Sosyoloji Tarih Yaşam

ESKİ TÜRKLER: AİLE VE EVLİLİK

Eski Türk toplumunda aile yapısı ile ilgili birçok çalışma yapılmıştır. Yapılan çalışmalar genellikle birbirini tutmamaktadır. Bunun sebebi ise çalışma yapan kişilerin ilgilendikleri dönemle ilgili çalışma yapmalarından kaynaklanmaktadır. Bu yazıda kısaca Göktürk topluluğundaki aile yapısına değinilecektir.

Türkler zaman içerisinde farklı coğrafî bölgelerde yaşamışlardır. Bu durum farklı toplumlarla iletişimleri sonucunda aile yapısında ve bakış açılarında bazı değişikliklere sebep olmuş olabilir. Ama Türk aile yapısının temelini ilk olarak bozkır kültürü içerisinde yaşayan Göktürkler döneminde görüyoruz. Bu dönemle ilgili kaynağımız ise Orhun Abideleridir. Orhun Abidelerine göre Türk aile yapısı şu şekilde tespit edilmiştir:

Eski Türk toplumunda ilk sosyal birlik olan aile, toplumsal yapının en küçük birimidir. Aile yapısı kan akrabalarına dayanmaktadır. Türk toplumu ataerkil bir yapıya sahiptir. Baba ve erkek otoritesi vardır. Ataya karşı gelenler cezalandırılır. Doğan çocuklar ise babanın soyuna aittir.  Türklerde tek eşlilik  (monogami) vardır. Bazı araştırmacılara göre hükümdar siyasî sebeplerden dolayı birden fazla kadınla evlenebiliyordu. Eski Türk ailesinde “geniş aile” yapısı eski Yunan, Roma ve İslavlardaki gibi değildir.

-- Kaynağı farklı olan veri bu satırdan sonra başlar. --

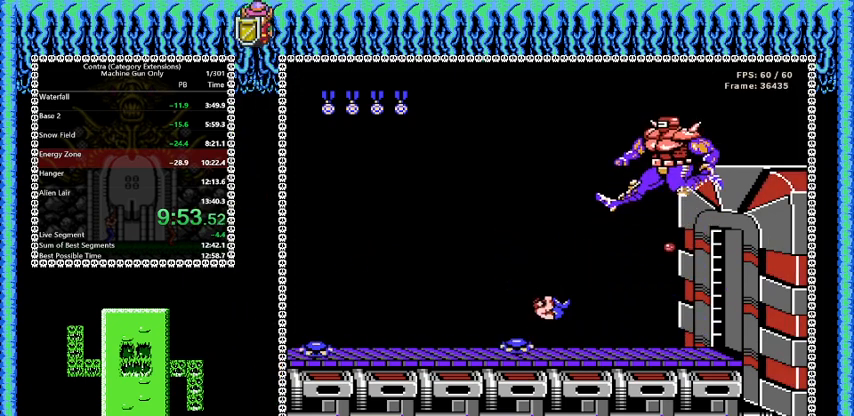
Gameplay with a controller (Nintendo layout); each line is a JSON object with the inputs held at the frame after it. "events" lists button and stick changes between this image and that frame as [ms after this image, input, new state], when the widget could be followed in between. Not read: L3 R3.
{"buttons": ["B", "DPAD_RIGHT"], "events": [[417, "DPAD_LEFT", "up"], [501, "DPAD_RIGHT", "down"]]}
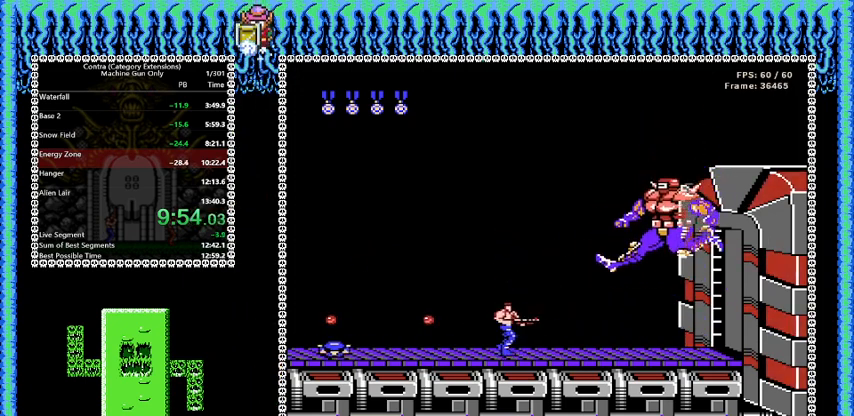
{"buttons": ["B"], "events": [[41, "DPAD_RIGHT", "up"]]}
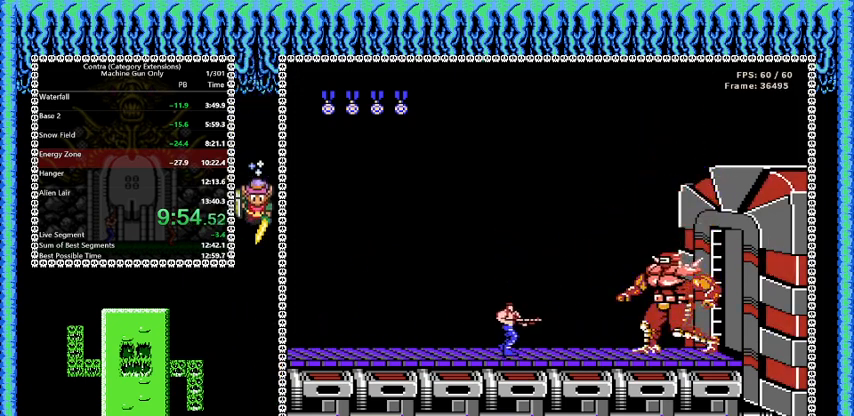
{"buttons": ["A", "B"], "events": [[375, "A", "down"]]}
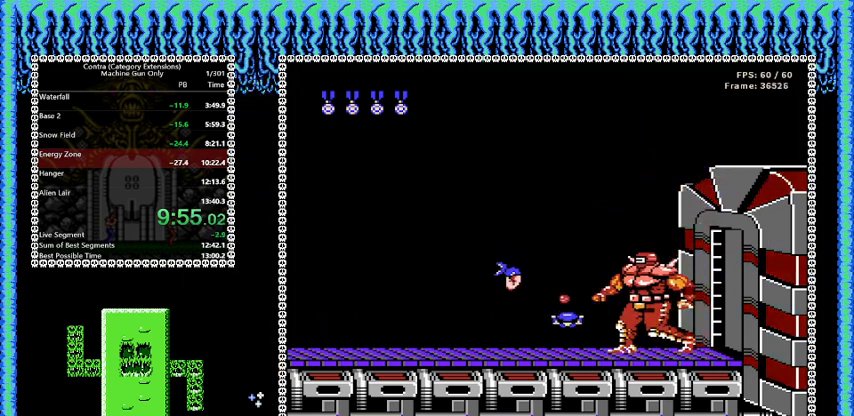
{"buttons": ["B", "DPAD_LEFT"], "events": [[333, "A", "up"], [417, "DPAD_LEFT", "down"]]}
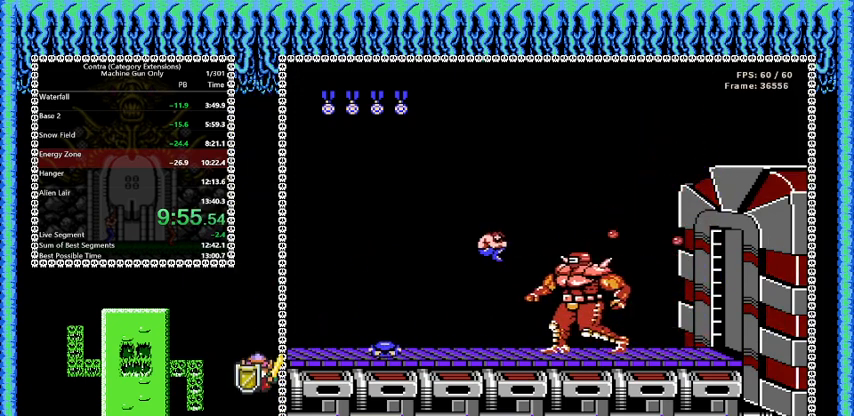
{"buttons": ["A", "B"], "events": [[375, "DPAD_LEFT", "up"], [459, "A", "down"]]}
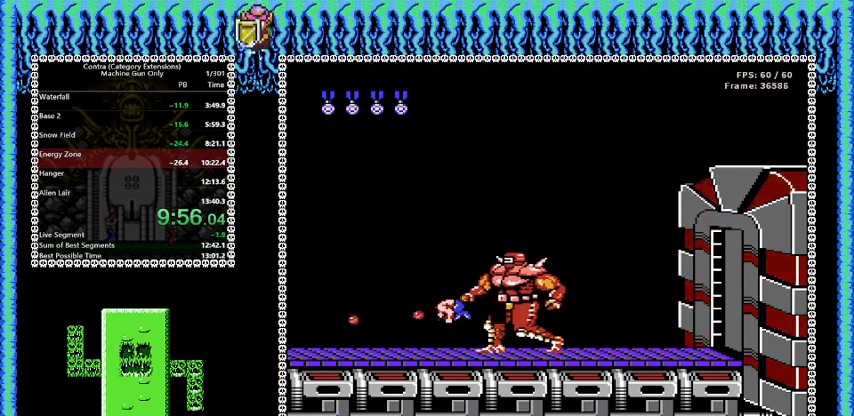
{"buttons": ["B", "DPAD_RIGHT"], "events": [[250, "DPAD_DOWN", "down"], [250, "DPAD_RIGHT", "down"], [292, "DPAD_RIGHT", "up"], [333, "DPAD_RIGHT", "down"], [375, "DPAD_DOWN", "up"], [458, "A", "up"]]}
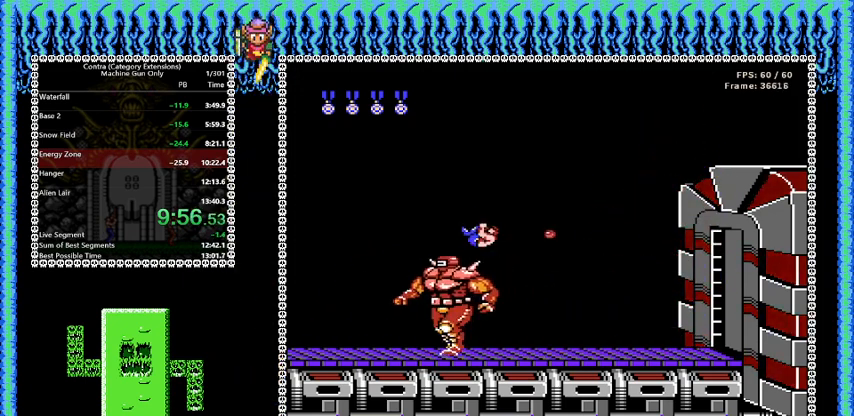
{"buttons": ["B"], "events": [[250, "DPAD_UP", "down"], [292, "DPAD_LEFT", "down"], [292, "DPAD_RIGHT", "up"], [292, "DPAD_UP", "up"], [375, "DPAD_LEFT", "up"]]}
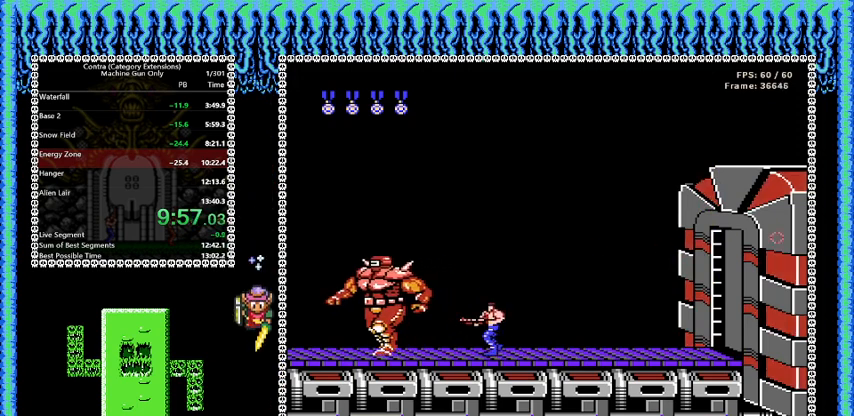
{"buttons": ["B"], "events": []}
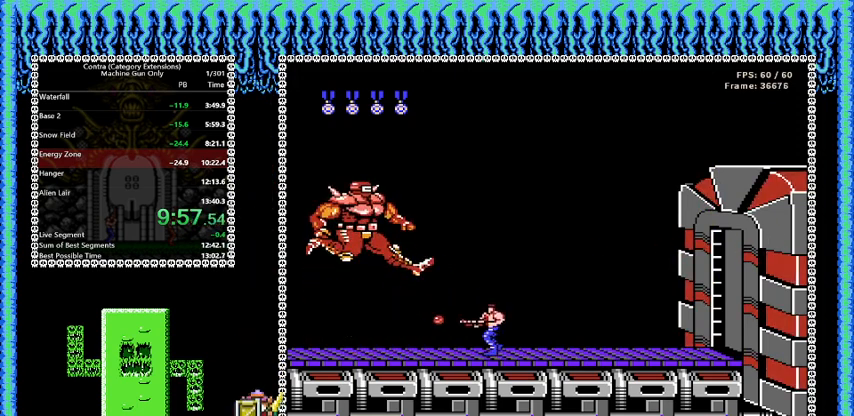
{"buttons": ["B"], "events": []}
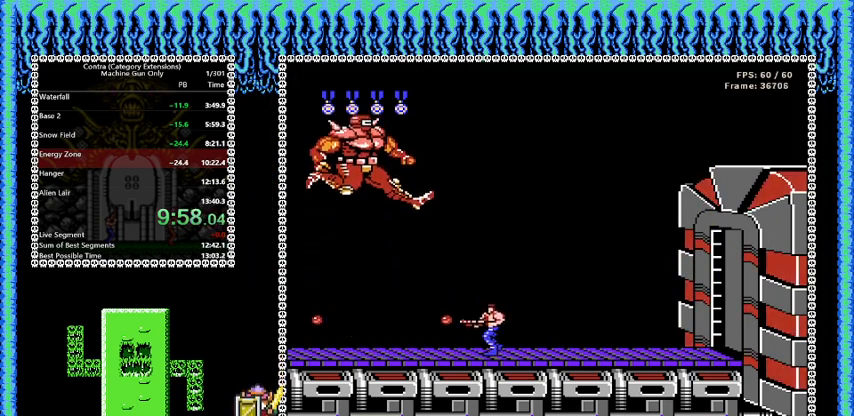
{"buttons": ["B"], "events": []}
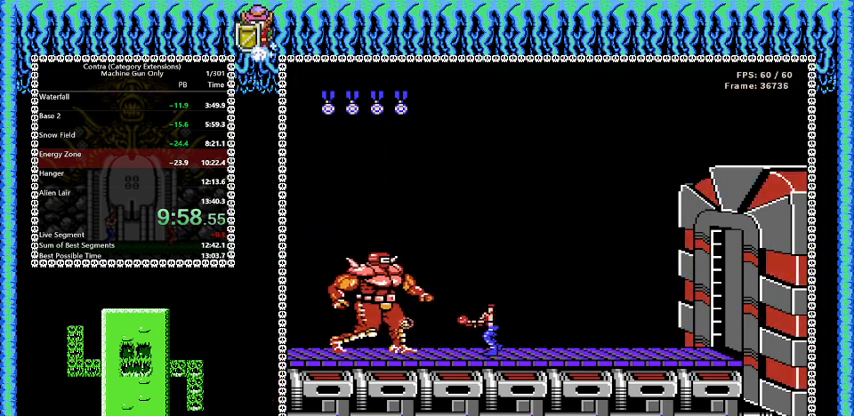
{"buttons": ["A", "B", "DPAD_RIGHT"], "events": [[250, "A", "down"], [501, "DPAD_RIGHT", "down"]]}
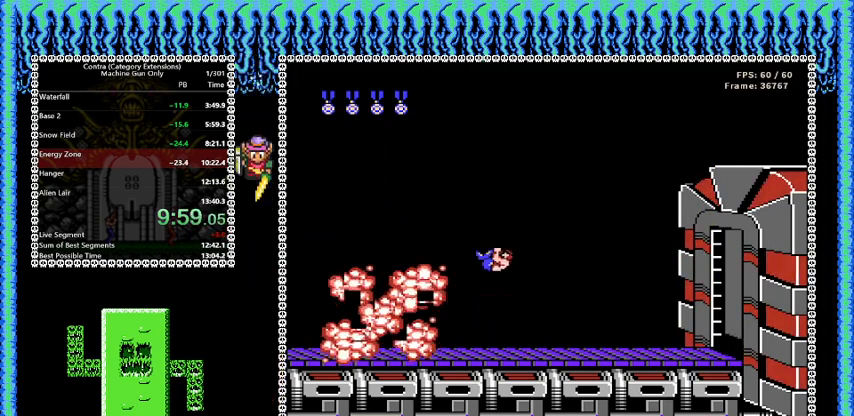
{"buttons": ["B", "DPAD_RIGHT"], "events": [[83, "A", "up"]]}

Eski Türkler izdivaç için “evlenme” veya “evlendirme” tabirlerini kullanırlar. Kaşgarlı Mahmut, evliliğin gerçekleşmesi için ortak iradenin söz konusunu olduğunu belirtir. Evlenen erkek veya kız baba evinden ayrılarak bir ev (aile) meydana getirir. Eski Türk ailesinde evlenen oğullar hisselerini alarak yeni bir aile kurup ayrılırlar. Baba evi ise en küçük oğlana kalır

Bozkır kültürü büyük aile kuruluşuna uygun değildir. Türkler belirli bir toprak üzerinde kümelenip bir arada oturamazlar. Küçük aile yapısında yaşayarak daha özgür bireyler yetiştirirlerdi.

Türk toplumunda Türk kızı hayat arkadaşını seçmede nispî özgürlüğe sahiptir. Türk kadınının ekonomik bağımsızlığının yanında hukuki bağımsızlığı da ya da söz konusuydu. Karı-koca arasında mal ayrılığı esas olup kadın kendi malını istediği gibi kullanmaktaydı.

Eski Türklerde “leviratus” evlenme biçimi mevcuttur. Buna göre babalarının ölümünden sonra oğulları üvey anneleriyle, büyük kardeşlerinin ölümünden sonra küçük kardeşlerin yengeleri ile amcalarının ölümünden sonra yeğenlerin yengeleri ile evlenmeleri hukuki bir görev olarak kabul edilmiştir. İlk kez Hunlarda görülen bu evlenme tipi Göktürklerde de devam etmiştir. Eski Türklerde leviratusun amacı Türk topluluklarında dul kalan kadınları çaresiz bırakmamak, himaye etmek ve onların hayatını teminat altına almaktır. Ama dul olan kadın istemezse böyle bir evlilik gerçekleşmezdi. Levirat geleneği ile dul kalan kadınların aile bütünlüğü içerisinde tutulması, ailenin ortak mülkünün parçalanmasının da önüne geçmektir. Böylece ortak mülkiyet anlayışı korunuyordu.

Kaynakça

Doğan, M. (1996). Eski Türk Ailesinin Yapısı ve Fonksiyonları. M.Ü. Atatürk Eğitim Fakültesi Eğitim Dergisi.

Kafesoğlu, İ. (1997). Türk Millî Kültürü.Ötüken Yayınları.

Mandaloğlu, M. İslamiyetten önce Türklerde Aile Hukuku.